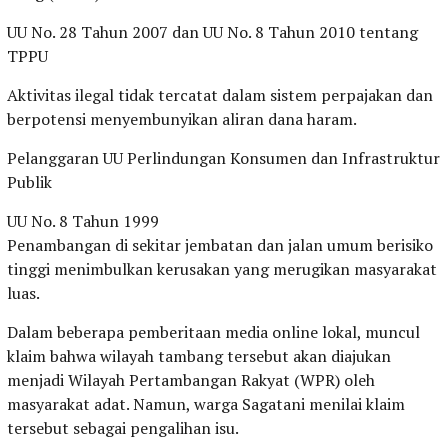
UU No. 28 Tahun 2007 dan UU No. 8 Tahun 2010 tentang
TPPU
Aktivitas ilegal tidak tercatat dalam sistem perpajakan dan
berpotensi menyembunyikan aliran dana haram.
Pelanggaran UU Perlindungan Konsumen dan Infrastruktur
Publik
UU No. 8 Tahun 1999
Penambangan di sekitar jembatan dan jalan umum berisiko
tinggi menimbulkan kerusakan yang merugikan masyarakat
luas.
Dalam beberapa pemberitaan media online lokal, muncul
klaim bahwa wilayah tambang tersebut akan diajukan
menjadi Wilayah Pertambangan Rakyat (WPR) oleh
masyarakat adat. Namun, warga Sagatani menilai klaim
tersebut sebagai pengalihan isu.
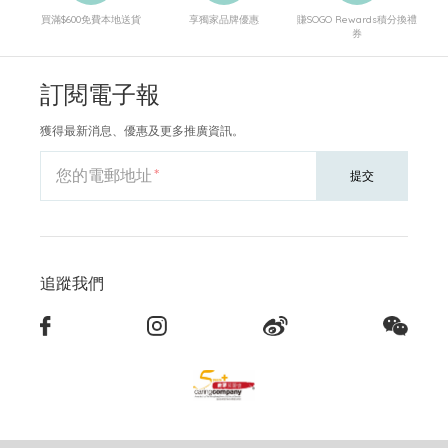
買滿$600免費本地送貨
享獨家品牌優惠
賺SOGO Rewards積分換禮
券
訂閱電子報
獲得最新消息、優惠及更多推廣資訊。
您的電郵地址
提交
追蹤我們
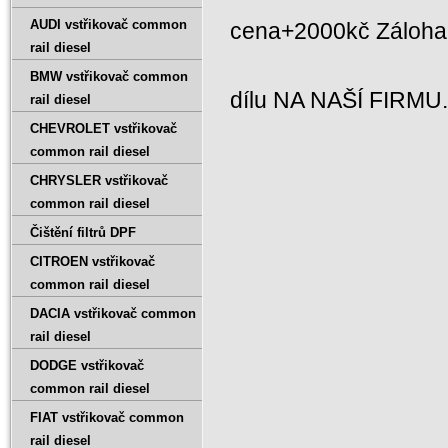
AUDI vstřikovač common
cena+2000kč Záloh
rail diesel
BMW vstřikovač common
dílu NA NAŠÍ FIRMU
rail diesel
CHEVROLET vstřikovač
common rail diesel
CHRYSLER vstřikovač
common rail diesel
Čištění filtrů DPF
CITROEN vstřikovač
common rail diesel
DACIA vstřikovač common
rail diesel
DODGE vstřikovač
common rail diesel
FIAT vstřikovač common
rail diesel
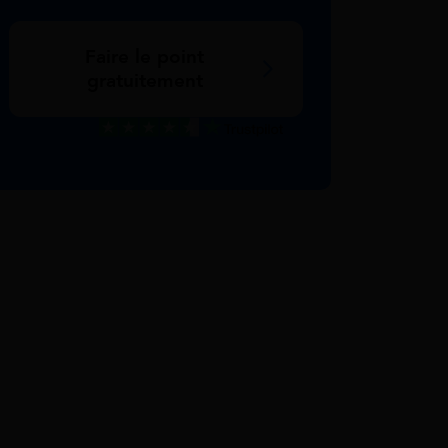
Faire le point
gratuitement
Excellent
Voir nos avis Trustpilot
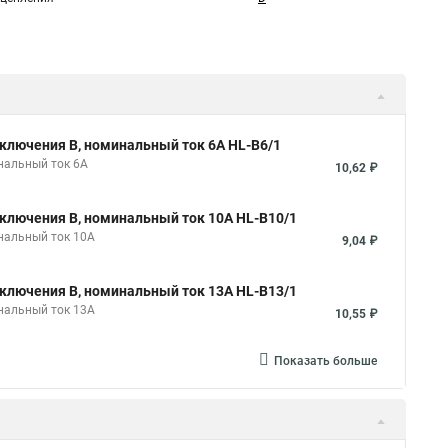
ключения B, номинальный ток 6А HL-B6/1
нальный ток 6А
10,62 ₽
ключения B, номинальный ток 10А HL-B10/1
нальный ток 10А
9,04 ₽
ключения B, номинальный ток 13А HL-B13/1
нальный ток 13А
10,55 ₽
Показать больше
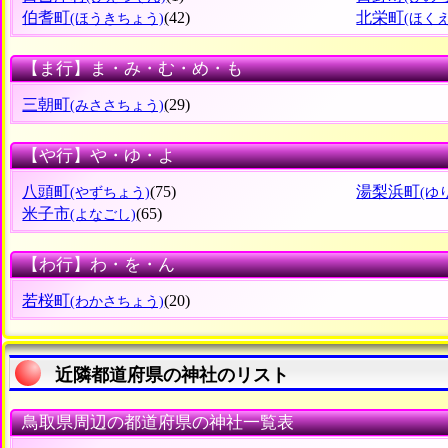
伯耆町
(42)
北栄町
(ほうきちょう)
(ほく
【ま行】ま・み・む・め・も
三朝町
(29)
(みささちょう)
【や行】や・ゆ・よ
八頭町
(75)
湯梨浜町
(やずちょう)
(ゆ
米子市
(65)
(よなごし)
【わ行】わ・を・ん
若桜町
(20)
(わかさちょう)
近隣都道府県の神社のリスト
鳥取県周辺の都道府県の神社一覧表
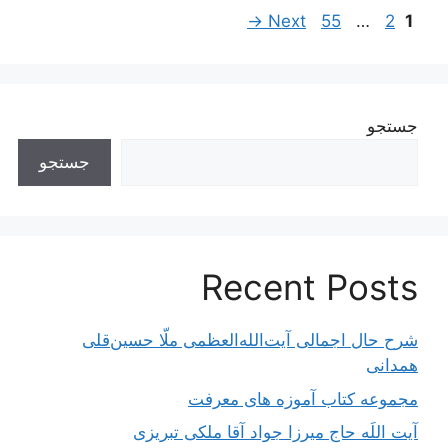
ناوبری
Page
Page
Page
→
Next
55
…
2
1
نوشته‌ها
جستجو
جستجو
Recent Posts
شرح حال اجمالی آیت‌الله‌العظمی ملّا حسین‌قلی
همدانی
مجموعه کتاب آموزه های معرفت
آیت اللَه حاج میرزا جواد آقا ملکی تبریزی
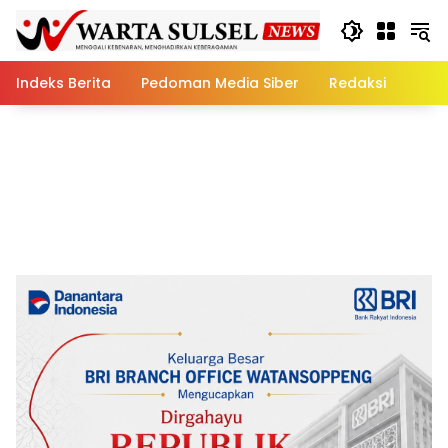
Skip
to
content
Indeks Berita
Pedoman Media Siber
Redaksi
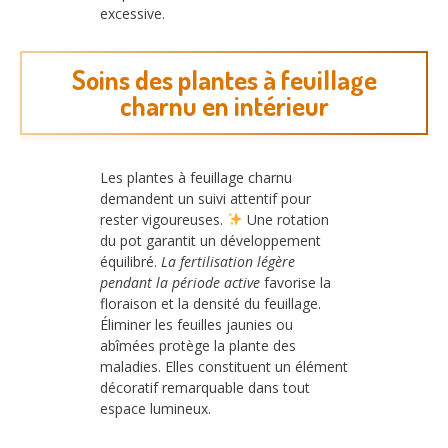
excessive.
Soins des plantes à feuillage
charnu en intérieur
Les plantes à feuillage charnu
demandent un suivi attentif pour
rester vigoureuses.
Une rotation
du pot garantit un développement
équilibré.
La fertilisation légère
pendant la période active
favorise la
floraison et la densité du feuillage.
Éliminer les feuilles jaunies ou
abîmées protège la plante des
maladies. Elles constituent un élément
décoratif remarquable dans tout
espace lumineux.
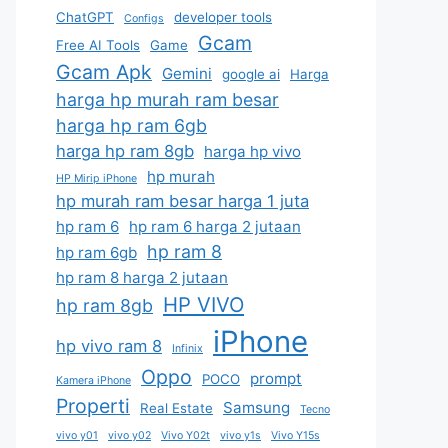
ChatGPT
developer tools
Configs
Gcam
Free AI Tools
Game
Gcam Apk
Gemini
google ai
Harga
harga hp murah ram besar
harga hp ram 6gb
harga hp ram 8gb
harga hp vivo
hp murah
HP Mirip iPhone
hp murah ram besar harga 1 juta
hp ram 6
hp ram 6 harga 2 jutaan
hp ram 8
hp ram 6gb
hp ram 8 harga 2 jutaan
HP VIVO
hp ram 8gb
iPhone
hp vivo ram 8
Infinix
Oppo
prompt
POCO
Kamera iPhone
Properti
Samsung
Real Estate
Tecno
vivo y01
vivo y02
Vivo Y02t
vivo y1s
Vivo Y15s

^^^^

▶ **To-do item**
Across the entries, how many lines include the string "Tahun"? The answer should be only a number.

▶ **Exercise output**
2